The golden liquid was more than just a tasty treat. It was the kind of handmade treasure that, like the grinders, tastes better when you know the story of where it came from. There was a little bit of crystallization at the bottom of the jar, but it dissolved when I gently warmed the jar in hot water. (You can use this trick on most honey. When that little bear shaped squeeze bottle turns light beige, you can bring it back by heating the honey) I dipped a thin tasting stick into the amber liquid and pulled out a perfect drop that tasted of spring days and New England fields.

Steve knows his honey, but the Greeks are the masters of what to do with it. From Baklava to honey-lemon chicken to honey cake, they have perfected dozens of delicious concoctions. It was natural to turn to things Greek as the best way to honor Steve's hard work to bring me the sweet gift. I decided that I would use it to flavor a bowl of homemade Greek Yogurt.

So, I hopped in the van and drove over to my friend Wendy's place to get a half gallon of milk from her cow, Archer.
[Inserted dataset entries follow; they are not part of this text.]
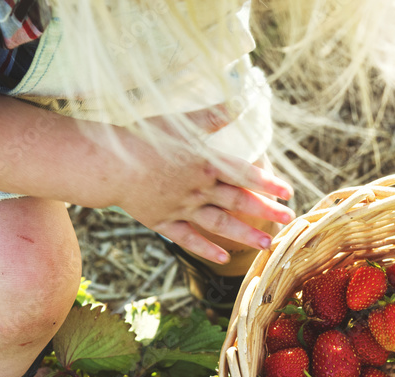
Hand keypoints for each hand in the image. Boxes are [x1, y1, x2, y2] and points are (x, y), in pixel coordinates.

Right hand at [114, 109, 293, 264]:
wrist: (106, 164)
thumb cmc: (141, 137)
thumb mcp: (178, 121)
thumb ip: (210, 116)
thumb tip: (240, 102)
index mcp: (204, 163)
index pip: (244, 173)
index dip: (268, 183)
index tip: (288, 191)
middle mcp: (197, 188)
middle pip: (237, 201)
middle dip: (265, 211)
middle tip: (288, 219)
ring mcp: (181, 208)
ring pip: (219, 224)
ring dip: (244, 235)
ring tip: (265, 244)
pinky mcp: (163, 222)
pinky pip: (189, 238)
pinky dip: (207, 248)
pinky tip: (224, 257)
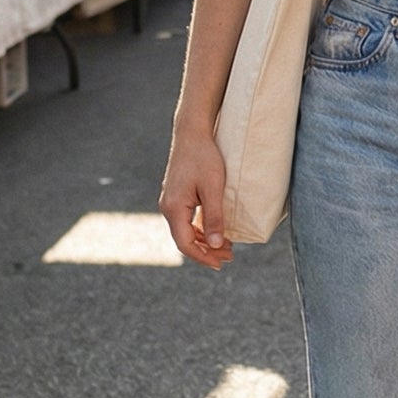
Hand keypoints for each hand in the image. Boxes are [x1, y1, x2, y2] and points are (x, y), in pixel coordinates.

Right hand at [159, 124, 233, 268]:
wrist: (191, 133)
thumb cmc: (203, 157)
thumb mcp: (213, 188)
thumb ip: (214, 217)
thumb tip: (217, 245)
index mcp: (174, 208)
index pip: (185, 243)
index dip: (203, 257)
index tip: (220, 264)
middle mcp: (168, 207)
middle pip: (184, 240)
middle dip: (206, 252)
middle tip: (229, 257)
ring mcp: (170, 202)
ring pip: (185, 231)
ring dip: (204, 242)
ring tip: (227, 247)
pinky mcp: (176, 196)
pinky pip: (186, 221)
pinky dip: (200, 230)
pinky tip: (215, 231)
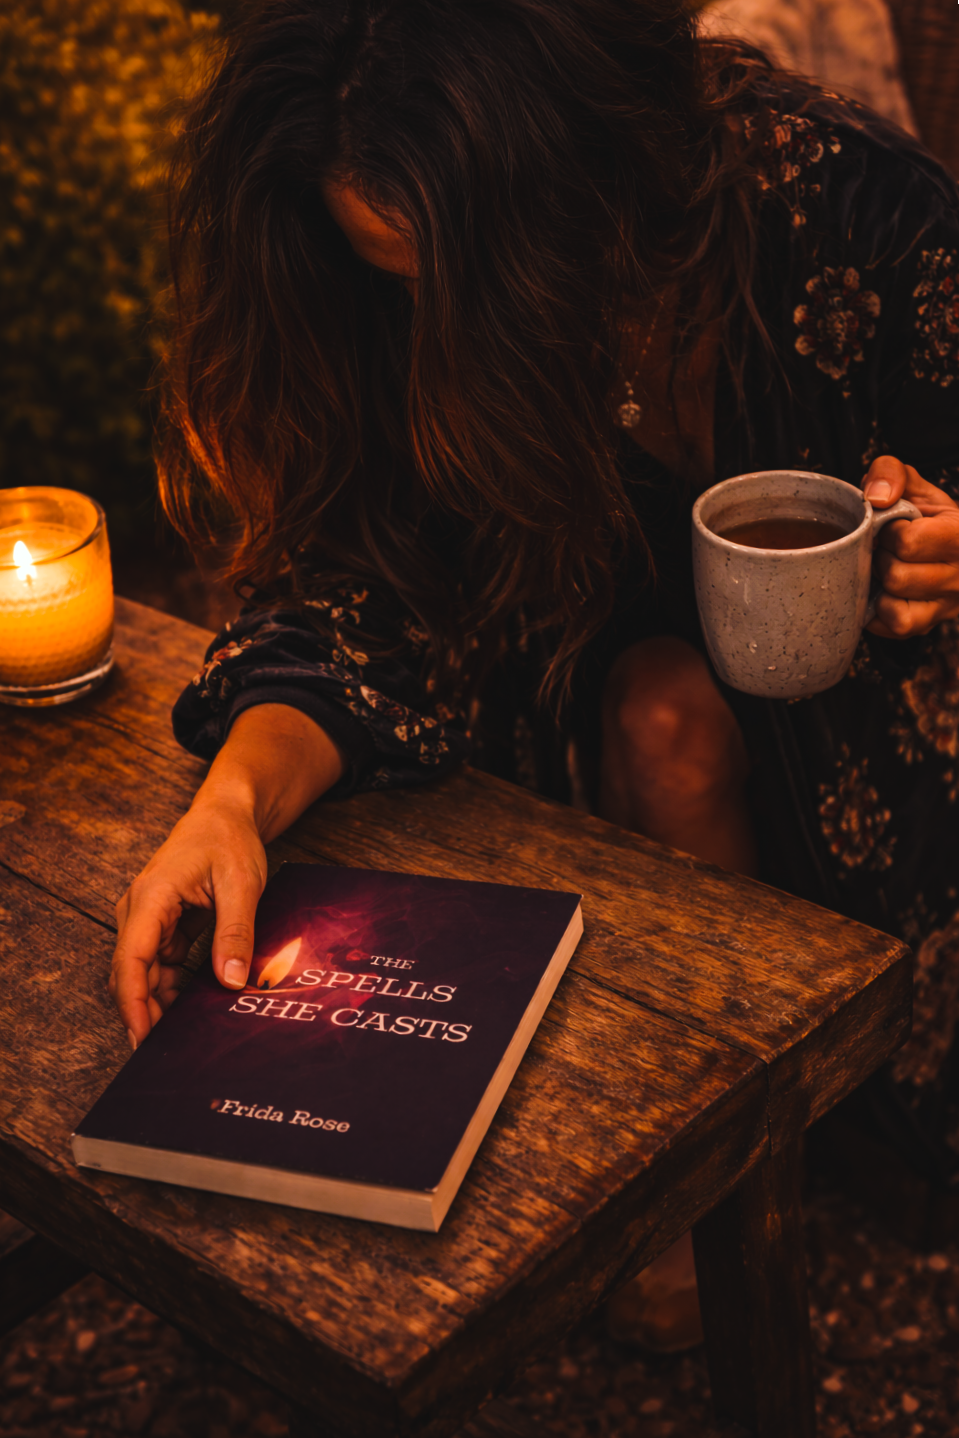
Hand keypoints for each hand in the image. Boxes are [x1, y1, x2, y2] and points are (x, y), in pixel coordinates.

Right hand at [110, 797, 266, 1049]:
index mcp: (152, 897)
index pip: (131, 959)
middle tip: (168, 1052)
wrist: (226, 814)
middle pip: (132, 972)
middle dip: (145, 1012)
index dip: (132, 1003)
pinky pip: (161, 964)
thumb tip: (230, 982)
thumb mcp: (241, 884)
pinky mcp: (162, 924)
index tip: (142, 1038)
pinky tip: (193, 1007)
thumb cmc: (229, 840)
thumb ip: (235, 933)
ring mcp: (148, 918)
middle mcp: (140, 909)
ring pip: (144, 972)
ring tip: (186, 1035)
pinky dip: (173, 986)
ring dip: (160, 1002)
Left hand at [863, 455, 958, 637]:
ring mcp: (947, 605)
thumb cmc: (928, 516)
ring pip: (894, 606)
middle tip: (886, 549)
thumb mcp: (915, 485)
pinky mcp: (929, 625)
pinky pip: (895, 627)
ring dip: (880, 585)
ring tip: (887, 568)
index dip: (889, 532)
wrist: (952, 543)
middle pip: (897, 576)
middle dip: (882, 559)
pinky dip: (880, 611)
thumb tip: (876, 497)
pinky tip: (884, 592)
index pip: (908, 543)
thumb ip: (891, 473)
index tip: (893, 527)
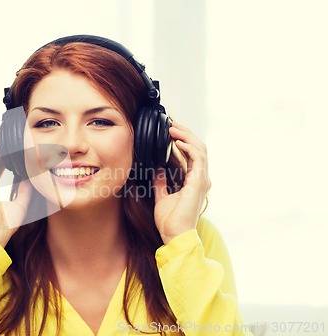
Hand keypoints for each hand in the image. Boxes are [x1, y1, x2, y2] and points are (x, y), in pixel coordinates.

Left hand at [153, 120, 210, 243]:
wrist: (174, 235)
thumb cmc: (170, 221)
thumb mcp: (161, 196)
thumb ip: (161, 181)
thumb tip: (156, 168)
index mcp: (194, 181)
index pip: (192, 154)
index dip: (183, 140)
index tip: (170, 130)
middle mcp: (201, 179)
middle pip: (198, 148)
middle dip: (185, 133)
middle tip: (171, 123)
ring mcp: (202, 180)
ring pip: (199, 149)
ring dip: (186, 136)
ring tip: (173, 127)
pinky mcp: (199, 182)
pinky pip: (197, 158)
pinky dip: (188, 147)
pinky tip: (177, 140)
For yogurt and cheese, fresh milk is important. If you don't know Wendy, make sure you get the freshest milk you can. This may require digging through the milk shelf at the supermarket all the way to the back for the carton with the best use by date. Any fat level will work, but make sure it is not ultra-pasteurized. The next ingredient is the culture. I've heard that you can use store bought yogurt for this, but so many brands use weird thickeners and stabilizers that I don't think you can get reliable results this way. I send to the New England Cheese Making Company to get their special cultures and I have not had a problem.

I used about three grams of Jack One shake to put the buzz in my honey yogurt. I wrapped it in aluminum foil and tossed the packet into a 320 degree oven for about an hour to activate the THC. I mixed this with the milk and poured it into the crock pot on high for an hour. Then I switched the crock pot to low for another hour and a half. I strained this mixture through cheese cloth to get all the plant bits out and returned it to the crock pot with a packet of culture. I left the machine off and put it in a warm spot in the kitchen overnight.

In the morning, the crock was full of thick yogurt that smelled awesome. I lined a colander with cheese cloth and poured in the yogurt. Stirring occasionally, it took about an hour for it to get to that perfect Greek yogurt consistency. By this time I was jonesing for a spoonful, but I managed to get it all into jars that I put in the fridge to chill. By late afternoon I had the perfect match for Steve's honey. It was so good I kept dipping my finger into the empty jar to get every molecule of goodness. An hour or so later, I was feeling fine except for a overwhelming need for a grinder.